In case you print df in this case, you will get as result:
A C B
0 -0.090162 0.035458 1
1 2.068328 -0.357626 1
2 -0.476045 -1.217848 1
3 -0.405150 -1.111787 2
4 0.502283 1.586743 0
5 1.822558 -0.398833 1
6 0.367663 0.305023 1
7 2.731756 0.563161 0
8 2.096459 1.323511 0
9 1.386778 -1.774599 2
10 -0.512147 -0.677339 1
11 -0.091165 0.587496 1
12 -0.264265 1.216617 2
13 1.731371 -0.906727 0
14 0.969974 1.305460 0
15 -0.795679 -0.707238 0
16 0.274473 1.842542 0
17 0.771794 -1.726273 1
18 0.126508 -0.206365 1
19 0.622025 -0.322115 1
2- - How to filter data:
There are different techniques to filter data. The easiest one is by selecting the name of column inside your dataframe + the condition. In our case, the criteria is selecting value "2" in column B.
l= df[df['B']==2]
print l
You can also use other ways such groupby, lambda to go through the data frame and apply different conditions to filter the data.

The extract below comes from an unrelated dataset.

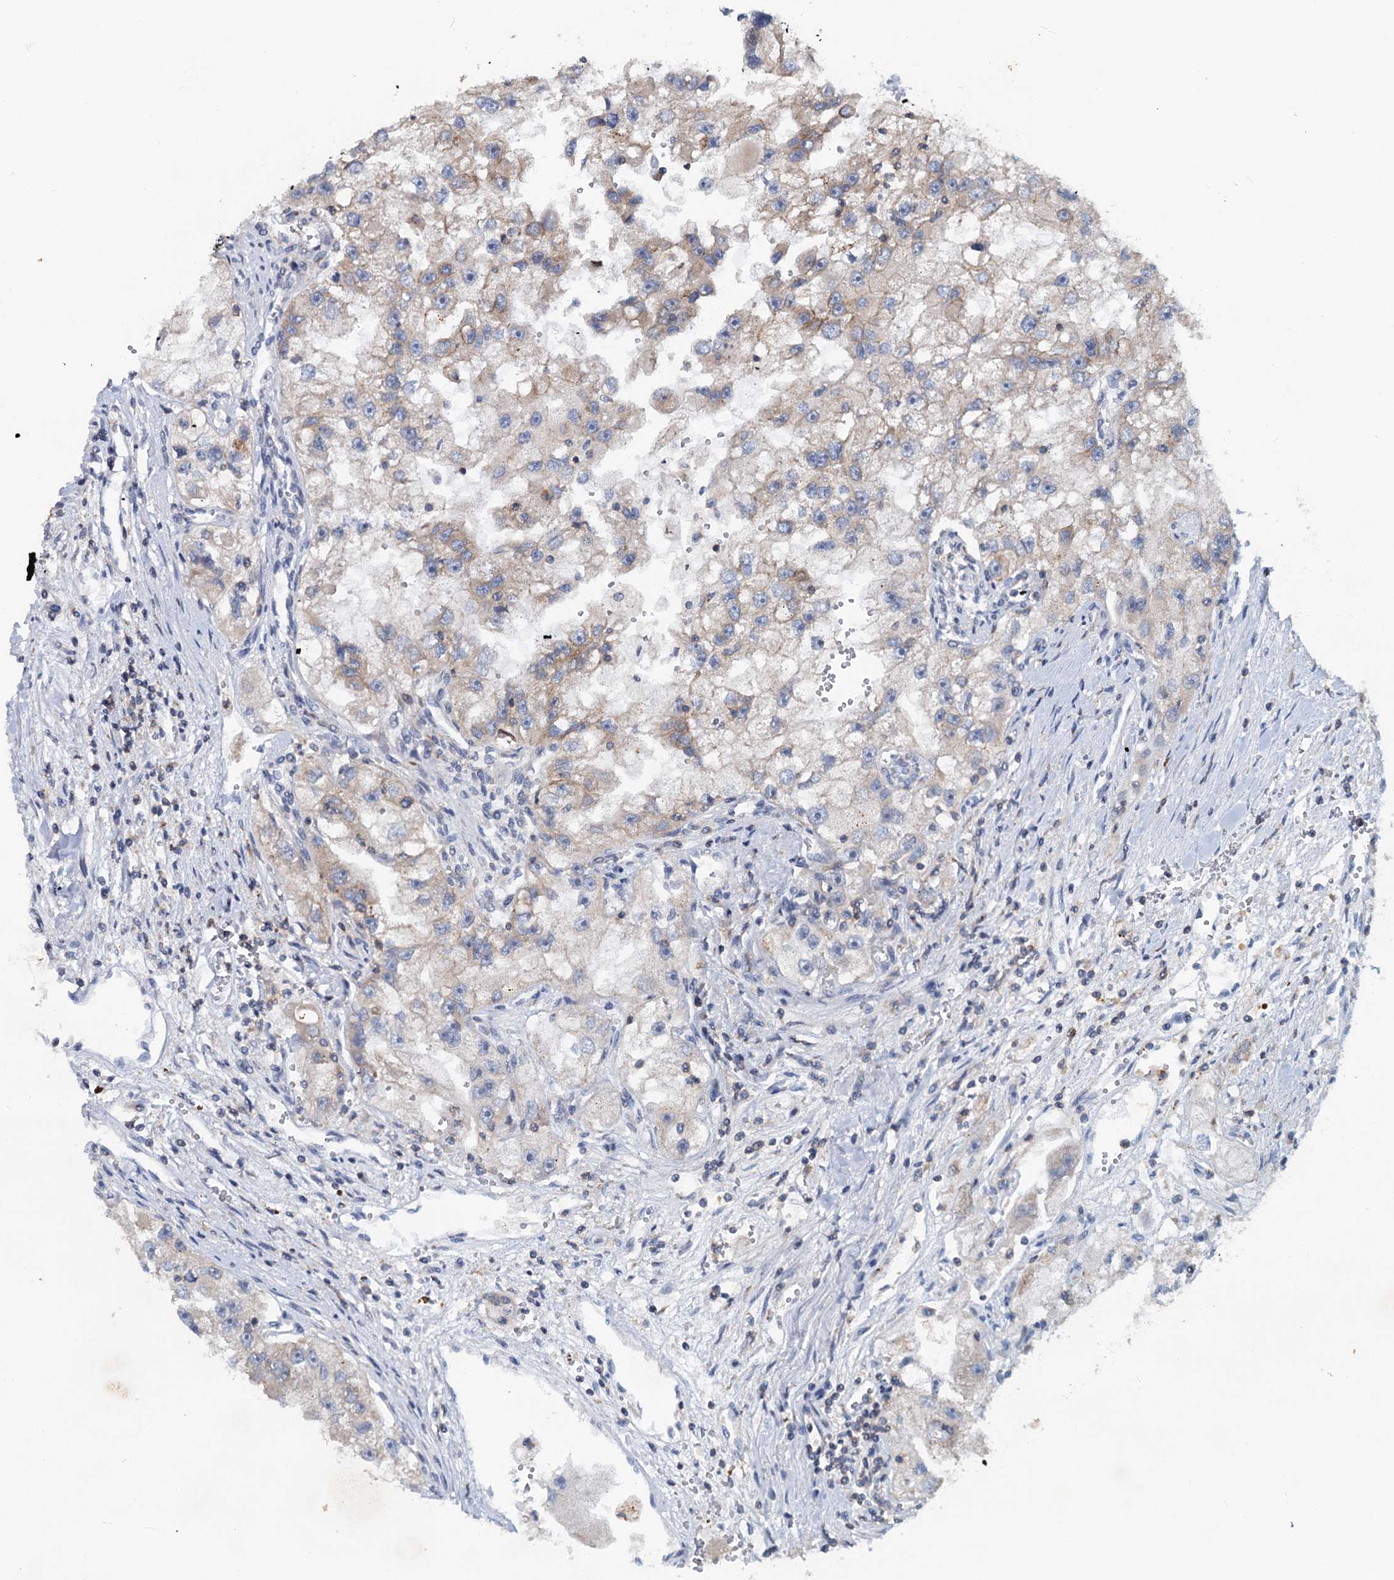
{"staining": {"intensity": "weak", "quantity": "25%-75%", "location": "cytoplasmic/membranous"}, "tissue": "renal cancer", "cell_type": "Tumor cells", "image_type": "cancer", "snomed": [{"axis": "morphology", "description": "Adenocarcinoma, NOS"}, {"axis": "topography", "description": "Kidney"}], "caption": "About 25%-75% of tumor cells in human renal cancer (adenocarcinoma) display weak cytoplasmic/membranous protein staining as visualized by brown immunohistochemical staining.", "gene": "LRCH4", "patient": {"sex": "male", "age": 63}}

for key in df.groupby('B'):
print key
If you run the above-mentioned scripts you'll get:
For the first one: Only data where B==2
A C B
3 -0.405150 -1.111787 2
9 1.386778 -1.774599 2
12 -0.264265 1.216617 2
For the second one: Printing the results divided in groups.
(0, A C B
4 0.502283 1.586743 0
7 2.731756 0.563161 0
8 2.096459 1.323511 0
13 1.731371 -0.906727 0
14 0.969974 1.305460 0
15 -0.795679 -0.707238 0
16 0.274473 1.842542 0)
(1, A C B
0 -0.090162 0.035458 1
1 2.068328 -0.357626 1
2 -0.476045 -1.217848 1
5 1.822558 -0.398833 1
6 0.367663 0.305023 1
10 -0.512147 -0.677339 1
11 -0.091165 0.587496 1
17 0.771794 -1.726273 1
18 0.126508 -0.206365 1
19 0.622025 -0.322115 1)
(2, A C B
3 -0.405150 -1.111787 2
9 1.386778 -1.774599 2
12 -0.264265 1.216617 2)
How to plot your data:
The simplest ways to plot your data is by using matplotlib
The easiest ways to plot data in columns B, is by running :
import random
import matplotlib.pyplot as plt
xbins=range(0,len(l))
plt.hist(df.B, bins=20, color='blue')
plt.show()
You'll get this result:
if you wanna plot the results combined, you should use different colors/techniques to make it useful.
import numpy as np
import matplotlib.pyplot as plt
a = df.A
b = df.B
c = df.C
t= range(20)
plt.plot(t, a, 'r--', b, 'bs--', c, 'g^--')
plt.legend()
plt.show()
You'll get as a result:
Plotting data is driven by a specific need. You can explore the different ways to plot data by going through the examples of marplotlib.org official website.
If you're looking for other tools that do slightly more sophisticated things than nonparametric density estimation with histograms, please check this link to the python repository or directly install the package with
pip install cde
In addition to an extensive documentation, the package implements
Nonparametric (conditional & neighborhood kernel density estimation)
semiparametric (least squares cde) and
parametric neural network-based methods (mixture density networks, kernel density estimation)
Also, the package allows to compute centered moments, statistical divergences (kl-divergence, hellinger, jensen-shannon), percentiles, expected shortfalls and data generating processes (arma-jump, jump-diffusion, GMMs etc.)
Disclaimer: I am one of the package developers.